ANGUS BIEVERS: Everything, garden products, the magnum--I have a gun in it, that's for sale, antiques, one-of-a-kind antiques. And hopefully I'll go get a deal Museum Store to do knockoffs. And if--and real estate. There's j--it was shot mostly in the Caribbean.
DAVID D'ARCY: This scheme isn't so far from what large corporations are doing on the Net. Just this week Atom Films launched a collaboration with Ford Motor Company which funded three short films, one by Morgan Lolly, each of which showed the new Ford Focus, which Ford hopes to market to hip young buyers who surf the Net and watch independent movies. Product placement is a long way from Sundance's genesis as an anti-corporate event, but all filmmakers need money. And they need a dose of reality, says Noah Cowan of the small New York distribution film Cowboy Booking. The Internet isn't the panacea that many thought it would be, but it can help a film that's already in the marketplace recoup some of its costs.
NOAH COWAN: Where the Internet is going to make a big difference in going to be important is as a--a new ancillary market.
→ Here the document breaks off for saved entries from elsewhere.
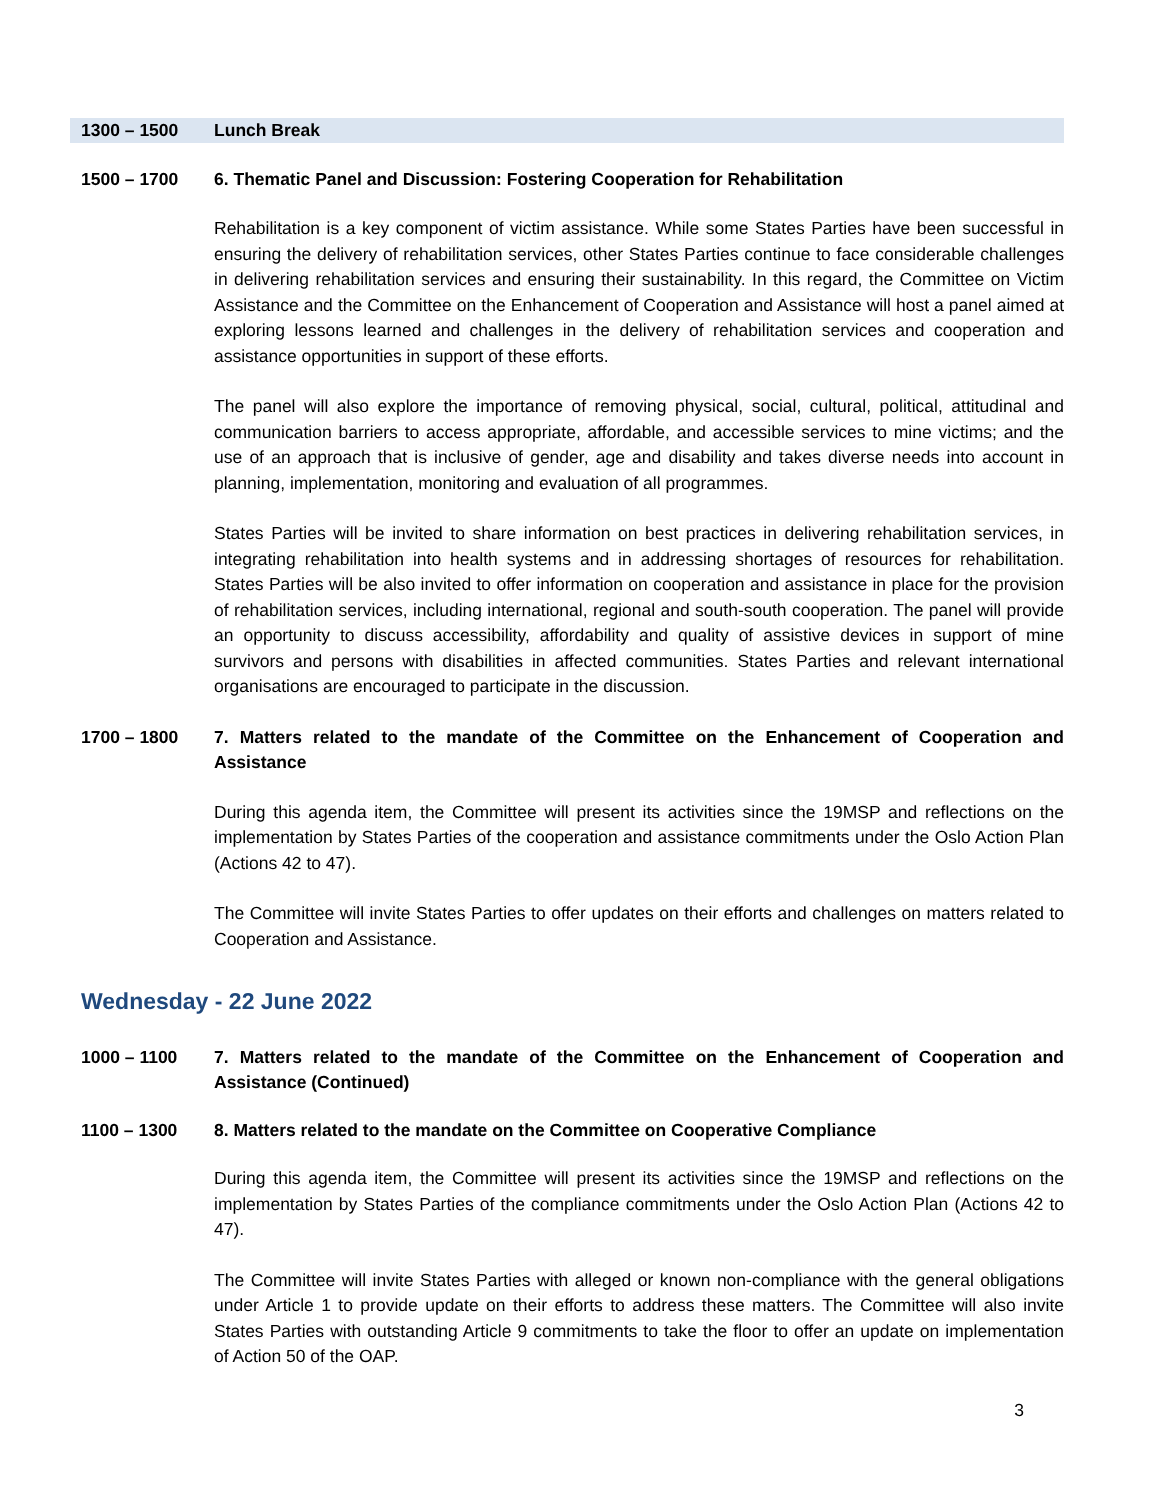1300 – 1500 Lunch Break
1500 – 1700 6. Thematic Panel and Discussion: Fostering Cooperation for Rehabilitation
Rehabilitation is a key component of victim assistance. While some States Parties have been successful in ensuring the delivery of rehabilitation services, other States Parties continue to face considerable challenges in delivering rehabilitation services and ensuring their sustainability. In this regard, the Committee on Victim Assistance and the Committee on the Enhancement of Cooperation and Assistance will host a panel aimed at exploring lessons learned and challenges in the delivery of rehabilitation services and cooperation and assistance opportunities in support of these efforts.
The panel will also explore the importance of removing physical, social, cultural, political, attitudinal and communication barriers to access appropriate, affordable, and accessible services to mine victims; and the use of an approach that is inclusive of gender, age and disability and takes diverse needs into account in planning, implementation, monitoring and evaluation of all programmes.
States Parties will be invited to share information on best practices in delivering rehabilitation services, in integrating rehabilitation into health systems and in addressing shortages of resources for rehabilitation. States Parties will be also invited to offer information on cooperation and assistance in place for the provision of rehabilitation services, including international, regional and south-south cooperation. The panel will provide an opportunity to discuss accessibility, affordability and quality of assistive devices in support of mine survivors and persons with disabilities in affected communities. States Parties and relevant international organisations are encouraged to participate in the discussion.
1700 – 1800 7. Matters related to the mandate of the Committee on the Enhancement of Cooperation and Assistance
During this agenda item, the Committee will present its activities since the 19MSP and reflections on the implementation by States Parties of the cooperation and assistance commitments under the Oslo Action Plan (Actions 42 to 47).
The Committee will invite States Parties to offer updates on their efforts and challenges on matters related to Cooperation and Assistance.
Wednesday - 22 June 2022
1000 – 1100 7. Matters related to the mandate of the Committee on the Enhancement of Cooperation and Assistance (Continued)
1100 – 1300 8. Matters related to the mandate on the Committee on Cooperative Compliance
During this agenda item, the Committee will present its activities since the 19MSP and reflections on the implementation by States Parties of the compliance commitments under the Oslo Action Plan (Actions 42 to 47).
The Committee will invite States Parties with alleged or known non-compliance with the general obligations under Article 1 to provide update on their efforts to address these matters. The Committee will also invite States Parties with outstanding Article 9 commitments to take the floor to offer an update on implementation of Action 50 of the OAP.
3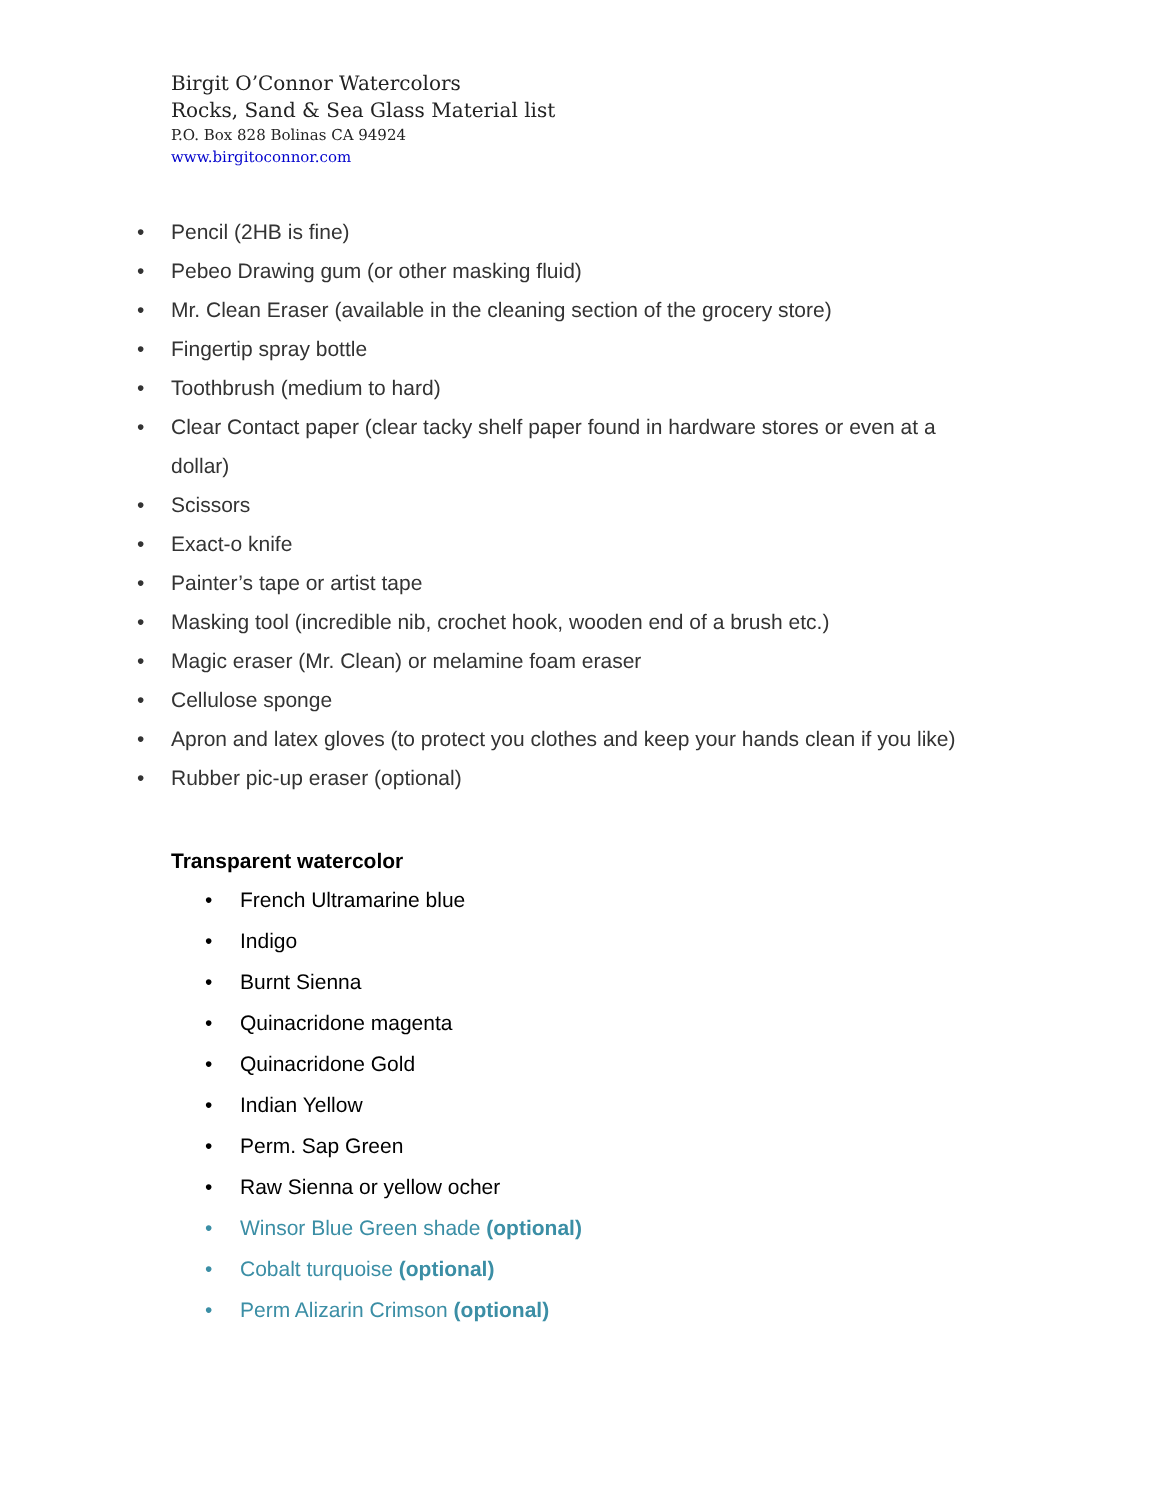Birgit O’Connor Watercolors
Rocks, Sand & Sea Glass Material list
P.O. Box 828 Bolinas CA 94924
www.birgitoconnor.com
• Pencil (2HB is fine)
• Pebeo Drawing gum (or other masking fluid)
• Mr. Clean Eraser (available in the cleaning section of the grocery store)
• Fingertip spray bottle
• Toothbrush (medium to hard)
• Clear Contact paper (clear tacky shelf paper found in hardware stores or even at a dollar)
• Scissors
• Exact-o knife
• Painter’s tape or artist tape
• Masking tool (incredible nib, crochet hook, wooden end of a brush etc.)
• Magic eraser (Mr. Clean) or melamine foam eraser
• Cellulose sponge
• Apron and latex gloves (to protect you clothes and keep your hands clean if you like)
• Rubber pic-up eraser (optional)
Transparent watercolor
• French Ultramarine blue
• Indigo
• Burnt Sienna
• Quinacridone magenta
• Quinacridone Gold
• Indian Yellow
• Perm. Sap Green
• Raw Sienna or yellow ocher
• Winsor Blue Green shade (optional)
• Cobalt turquoise (optional)
• Perm Alizarin Crimson (optional)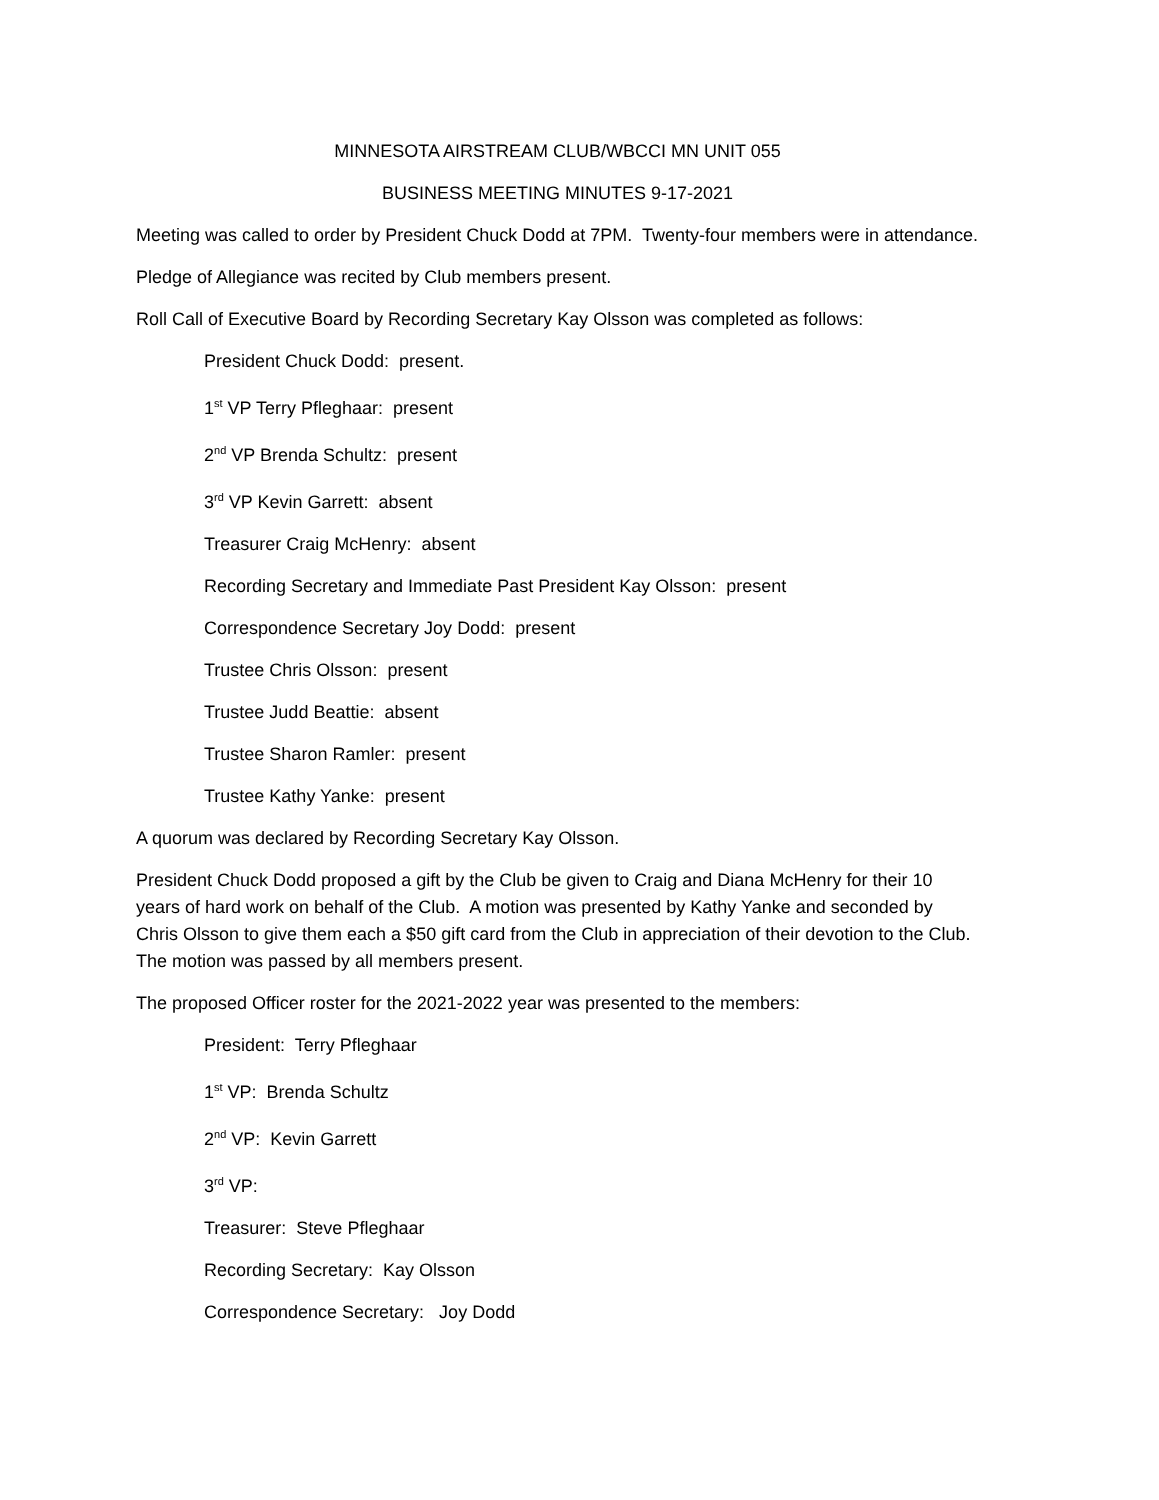MINNESOTA AIRSTREAM CLUB/WBCCI MN UNIT 055
BUSINESS MEETING MINUTES 9-17-2021
Meeting was called to order by President Chuck Dodd at 7PM. Twenty-four members were in attendance.
Pledge of Allegiance was recited by Club members present.
Roll Call of Executive Board by Recording Secretary Kay Olsson was completed as follows:
President Chuck Dodd: present.
1<sup>st</sup> VP Terry Pfleghaar: present
2<sup>nd</sup> VP Brenda Schultz: present
3<sup>rd</sup> VP Kevin Garrett: absent
Treasurer Craig McHenry: absent
Recording Secretary and Immediate Past President Kay Olsson: present
Correspondence Secretary Joy Dodd: present
Trustee Chris Olsson: present
Trustee Judd Beattie: absent
Trustee Sharon Ramler: present
Trustee Kathy Yanke: present
A quorum was declared by Recording Secretary Kay Olsson.
President Chuck Dodd proposed a gift by the Club be given to Craig and Diana McHenry for their 10 years of hard work on behalf of the Club. A motion was presented by Kathy Yanke and seconded by Chris Olsson to give them each a $50 gift card from the Club in appreciation of their devotion to the Club. The motion was passed by all members present.
The proposed Officer roster for the 2021-2022 year was presented to the members:
President: Terry Pfleghaar
1<sup>st</sup> VP: Brenda Schultz
2<sup>nd</sup> VP: Kevin Garrett
3<sup>rd</sup> VP:
Treasurer: Steve Pfleghaar
Recording Secretary: Kay Olsson
Correspondence Secretary: Joy Dodd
Probably something like a video on demand, pay per view situation that the Internet is--is particularly useful for.
DAVID D'ARCY: Sundance considered more than 1700 feature films this year, and at least twice that many shorts. Most of those that weren't selected for this year's program are elbowing each other for space on the Internet. It may be the screen of last resort, but for most filmmakers it's the only screen they've got. For On the Media, I'm David D'Arcy.